I think the best you can really do is look at the community. The nix project does have documentation but it is indecipherable, and I say this as someone who mostly likes nix and uses it daily.

https://zero-to-nix.com is a pretty good resource. I think they’re trying a bit hard to “framework” nix that maybe isn’t my preference, but the getting started guide is the best I’ve found so far.

Also, use your search engine of choice to find articles on nix, home-manager, nix-darwin (if you’re using a Mac), and find repos out there of other people’s dotfiles. Then get used to confusion and frustration for a while.
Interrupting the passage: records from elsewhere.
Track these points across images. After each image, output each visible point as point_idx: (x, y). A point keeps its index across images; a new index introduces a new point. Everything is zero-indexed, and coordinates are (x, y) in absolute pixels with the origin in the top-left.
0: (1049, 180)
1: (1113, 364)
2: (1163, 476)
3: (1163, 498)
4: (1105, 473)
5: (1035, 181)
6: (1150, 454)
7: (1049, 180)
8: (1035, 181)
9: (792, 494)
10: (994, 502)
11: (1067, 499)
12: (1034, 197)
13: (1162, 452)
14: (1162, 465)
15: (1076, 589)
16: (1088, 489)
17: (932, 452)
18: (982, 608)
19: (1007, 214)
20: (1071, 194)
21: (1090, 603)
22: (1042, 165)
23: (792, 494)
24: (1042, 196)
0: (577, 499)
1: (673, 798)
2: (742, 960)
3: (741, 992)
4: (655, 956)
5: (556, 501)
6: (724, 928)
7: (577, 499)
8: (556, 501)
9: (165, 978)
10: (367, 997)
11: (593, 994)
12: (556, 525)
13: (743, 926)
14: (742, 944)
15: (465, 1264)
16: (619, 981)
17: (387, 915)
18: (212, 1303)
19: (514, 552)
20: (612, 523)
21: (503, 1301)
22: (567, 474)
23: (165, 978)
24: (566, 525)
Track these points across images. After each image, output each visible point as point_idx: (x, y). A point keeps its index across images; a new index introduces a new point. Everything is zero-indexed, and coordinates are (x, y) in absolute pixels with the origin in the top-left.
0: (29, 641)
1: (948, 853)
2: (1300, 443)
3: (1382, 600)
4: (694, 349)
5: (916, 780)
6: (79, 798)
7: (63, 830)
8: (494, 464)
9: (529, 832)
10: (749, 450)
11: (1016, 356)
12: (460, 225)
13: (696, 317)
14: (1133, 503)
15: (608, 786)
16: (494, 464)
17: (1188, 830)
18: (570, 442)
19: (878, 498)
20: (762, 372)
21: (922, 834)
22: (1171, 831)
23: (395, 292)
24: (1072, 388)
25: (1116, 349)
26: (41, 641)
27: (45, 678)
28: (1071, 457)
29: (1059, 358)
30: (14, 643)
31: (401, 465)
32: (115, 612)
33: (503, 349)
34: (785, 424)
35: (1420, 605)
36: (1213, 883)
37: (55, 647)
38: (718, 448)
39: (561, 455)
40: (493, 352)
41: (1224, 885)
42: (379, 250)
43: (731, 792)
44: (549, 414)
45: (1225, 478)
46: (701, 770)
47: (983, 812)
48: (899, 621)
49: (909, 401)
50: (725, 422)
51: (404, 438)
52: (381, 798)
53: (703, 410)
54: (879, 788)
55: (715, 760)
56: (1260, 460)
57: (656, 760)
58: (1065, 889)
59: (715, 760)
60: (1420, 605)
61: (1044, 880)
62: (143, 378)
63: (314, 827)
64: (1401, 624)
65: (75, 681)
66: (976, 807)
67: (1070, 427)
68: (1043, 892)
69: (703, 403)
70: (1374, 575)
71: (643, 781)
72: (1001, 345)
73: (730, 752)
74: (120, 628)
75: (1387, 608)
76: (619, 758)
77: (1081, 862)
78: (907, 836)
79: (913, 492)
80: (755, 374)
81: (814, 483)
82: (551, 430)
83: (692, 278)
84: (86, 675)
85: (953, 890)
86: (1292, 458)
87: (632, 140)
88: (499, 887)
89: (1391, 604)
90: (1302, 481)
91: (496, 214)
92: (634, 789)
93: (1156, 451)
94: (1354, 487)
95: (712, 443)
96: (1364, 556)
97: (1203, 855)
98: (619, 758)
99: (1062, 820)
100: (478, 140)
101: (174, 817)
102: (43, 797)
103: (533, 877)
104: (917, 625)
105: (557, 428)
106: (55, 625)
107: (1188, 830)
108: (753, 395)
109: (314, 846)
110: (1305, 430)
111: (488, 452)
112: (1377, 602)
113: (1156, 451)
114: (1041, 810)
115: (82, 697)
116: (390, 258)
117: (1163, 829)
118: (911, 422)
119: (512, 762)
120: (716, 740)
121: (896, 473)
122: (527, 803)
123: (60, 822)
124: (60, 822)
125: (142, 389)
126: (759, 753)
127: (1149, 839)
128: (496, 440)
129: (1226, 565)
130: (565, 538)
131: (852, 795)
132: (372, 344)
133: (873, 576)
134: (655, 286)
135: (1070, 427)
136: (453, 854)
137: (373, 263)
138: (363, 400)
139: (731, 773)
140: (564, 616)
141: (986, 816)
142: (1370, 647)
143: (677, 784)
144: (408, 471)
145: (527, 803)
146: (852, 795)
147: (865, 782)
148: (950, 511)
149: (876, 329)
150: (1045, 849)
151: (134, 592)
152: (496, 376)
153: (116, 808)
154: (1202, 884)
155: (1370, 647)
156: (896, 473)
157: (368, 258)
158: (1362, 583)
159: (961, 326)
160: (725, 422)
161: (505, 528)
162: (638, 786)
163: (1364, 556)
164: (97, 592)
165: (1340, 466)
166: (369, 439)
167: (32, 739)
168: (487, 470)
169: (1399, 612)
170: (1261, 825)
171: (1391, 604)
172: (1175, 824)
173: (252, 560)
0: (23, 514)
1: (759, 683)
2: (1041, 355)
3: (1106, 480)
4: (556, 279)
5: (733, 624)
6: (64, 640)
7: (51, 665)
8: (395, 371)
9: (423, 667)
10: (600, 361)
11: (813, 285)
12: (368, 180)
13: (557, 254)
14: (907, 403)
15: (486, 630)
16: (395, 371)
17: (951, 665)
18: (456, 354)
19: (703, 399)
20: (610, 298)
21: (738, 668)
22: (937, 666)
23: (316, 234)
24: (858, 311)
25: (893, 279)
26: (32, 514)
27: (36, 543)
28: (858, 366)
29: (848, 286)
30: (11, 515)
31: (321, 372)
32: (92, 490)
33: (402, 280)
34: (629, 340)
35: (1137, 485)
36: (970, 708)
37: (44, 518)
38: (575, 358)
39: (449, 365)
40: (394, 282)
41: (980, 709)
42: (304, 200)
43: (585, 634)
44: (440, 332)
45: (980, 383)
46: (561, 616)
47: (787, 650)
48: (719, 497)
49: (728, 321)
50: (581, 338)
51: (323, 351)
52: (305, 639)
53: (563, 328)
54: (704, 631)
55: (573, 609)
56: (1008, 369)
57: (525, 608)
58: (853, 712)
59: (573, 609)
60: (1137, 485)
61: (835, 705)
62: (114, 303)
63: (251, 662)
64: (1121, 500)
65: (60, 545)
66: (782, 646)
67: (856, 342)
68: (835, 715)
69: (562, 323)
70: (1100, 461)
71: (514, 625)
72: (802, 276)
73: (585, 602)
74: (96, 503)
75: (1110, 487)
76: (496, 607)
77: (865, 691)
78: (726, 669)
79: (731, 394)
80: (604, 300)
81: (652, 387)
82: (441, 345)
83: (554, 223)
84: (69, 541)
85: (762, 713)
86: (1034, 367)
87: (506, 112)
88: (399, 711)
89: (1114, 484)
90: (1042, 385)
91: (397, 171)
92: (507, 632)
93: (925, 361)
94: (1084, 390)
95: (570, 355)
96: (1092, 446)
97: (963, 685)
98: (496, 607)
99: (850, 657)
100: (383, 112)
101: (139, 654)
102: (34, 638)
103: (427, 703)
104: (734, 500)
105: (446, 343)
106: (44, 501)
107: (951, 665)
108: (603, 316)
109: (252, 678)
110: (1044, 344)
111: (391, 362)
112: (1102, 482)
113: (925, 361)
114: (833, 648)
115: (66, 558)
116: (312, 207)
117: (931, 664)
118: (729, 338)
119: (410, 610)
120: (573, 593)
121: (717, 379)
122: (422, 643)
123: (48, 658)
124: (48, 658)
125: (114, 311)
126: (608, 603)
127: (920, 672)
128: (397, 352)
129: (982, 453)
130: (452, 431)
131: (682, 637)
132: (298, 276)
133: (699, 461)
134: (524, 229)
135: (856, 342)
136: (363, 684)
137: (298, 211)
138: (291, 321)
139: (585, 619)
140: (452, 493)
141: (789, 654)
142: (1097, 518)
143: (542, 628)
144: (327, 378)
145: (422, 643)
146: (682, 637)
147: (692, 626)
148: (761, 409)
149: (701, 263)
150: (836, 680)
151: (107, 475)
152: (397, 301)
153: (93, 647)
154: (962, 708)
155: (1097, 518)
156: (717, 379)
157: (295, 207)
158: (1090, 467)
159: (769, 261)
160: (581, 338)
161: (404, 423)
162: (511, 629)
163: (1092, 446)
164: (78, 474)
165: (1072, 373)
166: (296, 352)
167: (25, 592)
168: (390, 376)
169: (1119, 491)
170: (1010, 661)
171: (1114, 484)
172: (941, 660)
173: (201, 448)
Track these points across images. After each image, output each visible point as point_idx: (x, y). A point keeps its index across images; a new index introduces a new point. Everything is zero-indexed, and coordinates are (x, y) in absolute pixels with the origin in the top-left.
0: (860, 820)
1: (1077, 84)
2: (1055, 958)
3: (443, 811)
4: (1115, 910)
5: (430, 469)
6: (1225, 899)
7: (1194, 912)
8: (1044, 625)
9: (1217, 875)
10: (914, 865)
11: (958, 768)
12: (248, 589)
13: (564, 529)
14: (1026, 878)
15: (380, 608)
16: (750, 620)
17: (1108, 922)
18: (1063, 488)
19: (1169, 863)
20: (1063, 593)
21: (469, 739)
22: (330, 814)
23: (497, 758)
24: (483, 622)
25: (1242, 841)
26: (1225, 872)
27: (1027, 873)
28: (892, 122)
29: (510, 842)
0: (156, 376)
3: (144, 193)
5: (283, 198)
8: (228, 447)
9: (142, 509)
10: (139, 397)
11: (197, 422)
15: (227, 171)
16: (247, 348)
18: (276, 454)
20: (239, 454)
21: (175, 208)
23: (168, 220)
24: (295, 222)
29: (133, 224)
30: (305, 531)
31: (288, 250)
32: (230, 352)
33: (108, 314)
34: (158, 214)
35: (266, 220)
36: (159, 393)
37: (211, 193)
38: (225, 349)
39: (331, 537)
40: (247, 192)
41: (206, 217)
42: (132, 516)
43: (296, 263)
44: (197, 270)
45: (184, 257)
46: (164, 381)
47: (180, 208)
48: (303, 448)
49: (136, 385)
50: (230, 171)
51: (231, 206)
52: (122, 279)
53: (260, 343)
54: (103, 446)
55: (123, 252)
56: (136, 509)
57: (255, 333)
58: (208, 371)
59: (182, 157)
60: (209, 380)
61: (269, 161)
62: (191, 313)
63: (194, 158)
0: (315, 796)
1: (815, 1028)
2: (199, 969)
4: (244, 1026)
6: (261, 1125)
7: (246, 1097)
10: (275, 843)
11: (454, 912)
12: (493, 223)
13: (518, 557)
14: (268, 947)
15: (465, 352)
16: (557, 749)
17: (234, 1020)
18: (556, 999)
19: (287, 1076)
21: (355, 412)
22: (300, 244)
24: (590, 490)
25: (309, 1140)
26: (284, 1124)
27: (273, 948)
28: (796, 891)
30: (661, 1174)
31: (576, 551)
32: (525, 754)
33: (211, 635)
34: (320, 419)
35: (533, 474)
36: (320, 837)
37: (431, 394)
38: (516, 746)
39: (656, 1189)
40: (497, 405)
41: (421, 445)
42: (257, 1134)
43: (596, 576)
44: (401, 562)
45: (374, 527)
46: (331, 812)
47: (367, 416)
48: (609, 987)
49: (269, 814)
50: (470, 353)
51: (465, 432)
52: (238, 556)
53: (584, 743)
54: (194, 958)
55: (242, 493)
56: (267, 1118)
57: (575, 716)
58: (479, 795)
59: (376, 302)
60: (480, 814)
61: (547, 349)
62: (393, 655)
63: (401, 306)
I still think that it has been worth it for me, personally… but there is real pain in the learning.

[-] [email protected] 2 points 10 months ago

@natecox It is exactly this steep learning curve that pushed me away from nix and NixOS.

It's amazing what it can do but I just do not have the time and commitment to learn it. In the end, nix should be a tool and not a skill to master.

[-] [email protected] 1 points 10 months ago

Thanks for the link and tips! Do you have something similar specific to flakes? The basic concepts seem straight forward and actually chatgpt was of great help so far - but I can't get the feet on the ground with these fancy new packages :D

[-] [email protected] 2 points 10 months ago

I learned to use them by looking at repos online that came with a flake.nix.

Also there’s this blog article that was helpful getting started: https://tonyfinn.com/blog/nix-from-first-principles-flake-edition/nix-7-what-about-flakes-then/

Flakes aren’t much different from regular nix configs, except that they explicitly declare their sources by url. Rather than using whatever “home-manager” your system has on it, the flake says “go get home-manager from this location and use it”.

The extra level of control makes for more reproducible configs by isolating dependencies from the system paths. At least in theory.

[-] [email protected] 2 points 10 months ago

You're a good nugget! ♥ Thanks a lot!!

[-] [email protected] 2 points 10 months ago

You act like non-flake nix has better documentation.

[-] [email protected] 2 points 10 months ago

It is better, but better doesn't mean good.